See also Parts 1 and 2.
We dreamed up the idea of an Internet Archive Telethon, and due to the work of employees, volunteers, and performers, we put together an (almost) 24-hour show. We had an amazing time doing it.
But what were the results?
In total, including the 2-1 matching grant we had going on, we raised $131,134 across the 24 hour telethon period. Many donations were $50 or $100, with some lower and a few higher. Watching the funding trends that were in effect from the previous year and this month, there was roughly $30,000 expected to be made if we hadn’t done anything unusual beyond the fundraising banner and the usual contacting of folks to donate. So that means, unscientifically, that the Internet Archive Telethon caused a 400 percent increase in donations, which makes it a wild success!
A shout-out to Doug Kaye of IT Conversations, who donated $10,000 to the event towards the end, as well as Kevin Savetz, who contributed $1,500 in the name of the vintage computing history he and others have been uploading. Limor Fried of Adafruit donated $500, and many, many others contributed other amounts throughout the day and night.
Not only was money raised, but awareness was raised: people were being told about the show and were checking out the Internet Archive for the first time. We got a chance to see everyone excited and happy at the end of the year about this place we work in, and to talk about what brings us there. And the performance acts, all volunteering time and effort, provided us with amazing entertainment and spectacle. It was a resounding success on many other levels as well.
Will it happen again next year? Who knows. What we do know is how incredibly wonderful the experience was, even through all the hard work and intense effort, and how great it is that a mission like the Archive’s can inspire so much.
Thank you so much for being a part of this.

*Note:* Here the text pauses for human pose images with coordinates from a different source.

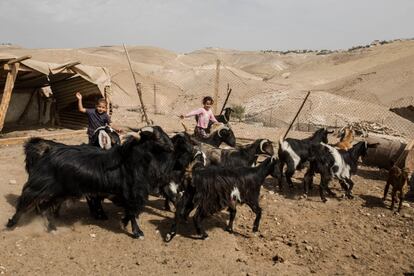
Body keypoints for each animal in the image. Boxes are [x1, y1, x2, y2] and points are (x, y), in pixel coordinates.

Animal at [8, 126, 173, 238]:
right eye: (156, 137)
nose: (171, 147)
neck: (133, 160)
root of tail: (46, 152)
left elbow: (129, 213)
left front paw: (124, 223)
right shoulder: (133, 195)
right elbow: (133, 214)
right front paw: (138, 232)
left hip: (57, 194)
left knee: (44, 209)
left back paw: (52, 228)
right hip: (39, 188)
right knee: (24, 204)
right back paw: (11, 225)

There are so many people to thank for this event. We’ll start with Eddie Codel for livestreaming equipment and Jasmine/Chris/Alex at Support Class for their on-screen reactive graphics – you all made us seem much more professional. On the internal side of Internet Archive employees, June Goldsmith handled administration concerns with the hosting of the event and worked out logistics. The front office (Katherine, Laurel and Michelle) made the calls and the reaching out for security, scheduling and logistics. Michelle invited many of our acts and made logistical arrangements for their media, as well as recruited and organized our team of non-staff volunteers. Wendy Hanamura provided advice, booking, and contacts for multiple acts, as well as being onsite for portions of the event. A lot of employees and volunteers came onsite to help run the Cortex, including Sam, Davide, Jake, Kevin, Laurel, Trevor, Jackie, Carolyn, and Jeff. Rachel Lovinger was a tireless producer for the majority of the cortex’s existence. Carolyn did the Telethon landing page graphics and web design. Will Fitzgerald provided coding for the banner linkage as well as a major assist to near-realtime automatic updating of telethon fundraising totals. Ralf, Tracey, Tim, Trevor, and Brewster and others helped during the Great Network Confusion of December 2015, getting the entire network infrastructure whipped into shape. And, of course, our many acts, including Conspiracy of Beards, Diva Marisa Lendhart, Craig Baldwin, Andy Isaacson, Chris Gray, Justin Hall, Lauren Taylor, Jeff Kaplan, Odd Salon, Gary Gach, Trevor von Stein, the Balkan Brass Band, Alexis Rossi and Dwalu Khasu, Rick and Megan Prelinger, John Perry Barlow and John Gilmore, John Law.
We are no doubt missing many more people who contributed to the Telethon both behind and in front of the camera – it’s a testimony to how many hands came forward to lift this dream up into reality. Thanks to everyone who was a part of it.